Released on: 21 November 1994
Available Platforms: Super Nintendo, Game Boy Color, Game Boy Advance, Nintendo New 3DS, Wii U, Nintendo Switch
Price: Free (With Nintendo Switch Online subscription)
It’s been a hot minute since we talked about a retro game. Today, we are going way back to when Sergie was six years old. Super Mario World‘s introduction into his life set him on a video game-loving path that would last for decades. As he enjoyed the supper his mother made him; he sees a commercial for a new game that gets him excited. His mother recognizes the character as Donkey Kong from the arcade game. Sergie asks his mother to rent the game for him when she gets home from work. The next day, Sergie went to school, waiting with bated breath. To his surprise, his mother did not rent the
game but bought it outright. Young Sergie was ecstatic. He put the game in, turned it on, and played Donkey Kong Country until his mom told him to stop.
Fast-forward to today, I checked the Super Nintendo app on the Switch to see if they added anything significant to its library. Having renewed my subscription to Nintendo Switch Online, I was in the mood to play some Super Nintendo games. I saw that all three classic Donkey Kong Country games are now on Nintendo Switch. I decided to revisit Donkey Kong Country since I’ve been playing recently. Does Donkey Kong Country’s monkey business stand the test of time?
One day, Donkey and Diddy Kong wake up as if nothing is amiss. They then go get some bananas from their banana horde. It was then they realized something terrible happened. THE BANANAS ARE GONE! Upset by this news, they investigate to find out who could have taken their bananas. Their search is short, as they notice a bunch of
Kremlings are running around the forest. At this point, Donkey and Diddy deduce that it must be King K. Rool who stole their bananas. Thus, Donkey and Diddy Kong venture to find King K. Roll and reclaim their bananas.
Donkey Kong Country follows the tried-and-true storytelling method of the ’90s: short, sweet, and to-the-point. What’s more, the game’s plot also has a little bit of humor in it, and it doesn’t involve rescuing a damsel in distress, something prevalent in video games of the era. Another interesting thing about DKC’s (Donkey Kong Country) story is that it doesn’t explicitly tell the player anything. The player only discovers the bananas are missing from the horde when they turn around and enter the cave on the game’s first level. I admire that, as those who know the story (or don’t care) can start their journey.
To say that DKC’s graphics were revolutionary at the time would be an understatement.
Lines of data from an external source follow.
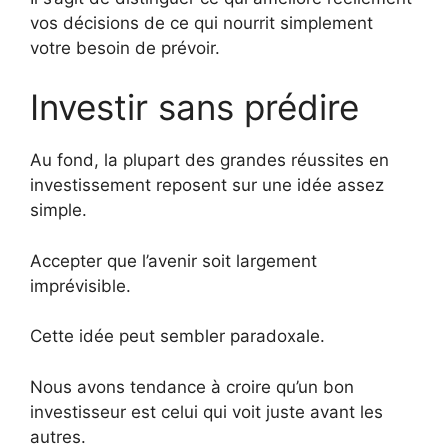
vos décisions de ce qui nourrit simplement
votre besoin de prévoir.
Investir sans prédire
Au fond, la plupart des grandes réussites en
investissement reposent sur une idée assez
simple.
Accepter que l’avenir soit largement
imprévisible.
Cette idée peut sembler paradoxale.
Nous avons tendance à croire qu’un bon
investisseur est celui qui voit juste avant les
autres.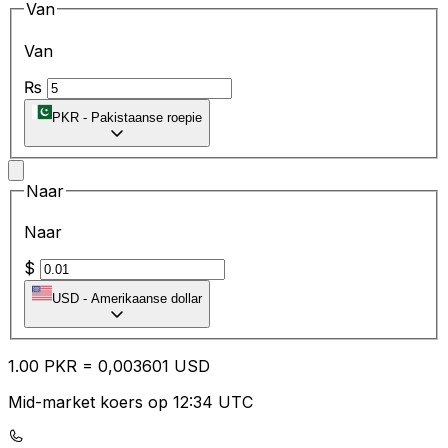
Van
Van
₨
PKR
-
Pakistaanse roepie
Naar
Naar
$
USD
-
Amerikaanse dollar
1.00
PKR
=
0,
003601
USD
Mid-market koers op 12:34 UTC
Rather than emulating the hand-drawn style, DKC opts to use computer-generated graphics (CG) to model the characters and the world. They then optimized said graphics so that the game could run on a Super Nintendo at sixty hertz (frames-per-second, or FPS). As a kid, this blew my mind. Never had I played a game that looked like this. Looking back, it is impressive how they got DKC running so smoothly on Super Nintendo. The game still looks visually appealing and stands out, even to this day.
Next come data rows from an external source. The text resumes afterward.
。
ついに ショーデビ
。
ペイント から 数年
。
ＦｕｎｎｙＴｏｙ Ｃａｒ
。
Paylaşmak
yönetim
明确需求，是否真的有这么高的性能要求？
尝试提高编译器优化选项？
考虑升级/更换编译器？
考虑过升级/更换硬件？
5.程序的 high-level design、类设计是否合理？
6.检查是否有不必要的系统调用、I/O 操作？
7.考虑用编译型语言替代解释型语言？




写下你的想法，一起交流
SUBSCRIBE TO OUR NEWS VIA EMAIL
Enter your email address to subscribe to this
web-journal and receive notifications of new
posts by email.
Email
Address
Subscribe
I can’t keep talking about DKC without mentioning its soundtrack. If I were to make a list of my favorite video game tracks of the Super Nintendo, DKC would be up there with the likes of Mega Man X 1 and 2 and Super Mario World. To give my readers an idea of how much I love the music in DKC, I look forward to playing the water levels just so that I can listen to Aquatic Ambiance. I find myself listening to that song by itself when I’m in the mood to relax.
In DKC, players take control of Donkey and Diddy Kong as they make their way through the level to reach the end. The only time the goal deviates from “get to the end” is when the player fights the boss of the world they are currently on. For players who like finding secrets are in luck, as there are numerous bonus rooms and goodies scattered in every stage for the player to find.
Most of the time, the player can change who they control by pressing the “A” or “Select” (“-” on Wii, Wii U, or Switch) during gameplay. If the player touches an enemy or hazard, they will lose that Kong until they break open a “DK” barrel. When they take another hit when they only have one Kong or fall into a bottomless pit, they will lose a life. It’s game over if the player loses all of their lives, to which they need to restart from the last save point they used.
DKC’s gameplay is phenomenal. Its goal is easy to understand, the controls are responsive, and there are some subtle tricks to master for those who want more depth to their platformers. Donkey Kong can dispatch bigger enemies by jumping on them, but he moves slower. Diddy Kong, however, moves quicker, but he bounces off of bigger enemies when he tries to jump on them. The level design flows beautifully as well, making it a joy to play through.
One thing I realized upon replaying DKC is that the bosses have elementary patterns. Most bosses’ strategies involve either: jumping on them, throwing a barrel at them, or avoiding the enemies they spit out. Unlike the levels themselves, the bosses (other than the final boss fight) fail to leave an impact.
Despite there being a bunch of secrets within the levels, DKC is a linear game. The only time two paths appear after beating a level is if the level opens a road to Cranky Kong’s Cabin (hints and tips), Candy Kong’s Save Point (saving the game), or Funky’s Flights (world select). I never thought this was a negative personally, as it kept its focus clear, but I did hear that this was a point of contention for some people.
Those looking for a platformer with a simple plot that’s easy to learn and rewarding to master cannot go wrong with Donkey Kong Country. Even twenty-six years later, the game is still worth playing, especially those who have the Nintendo Switch Online service, as it comes free to its subscribers.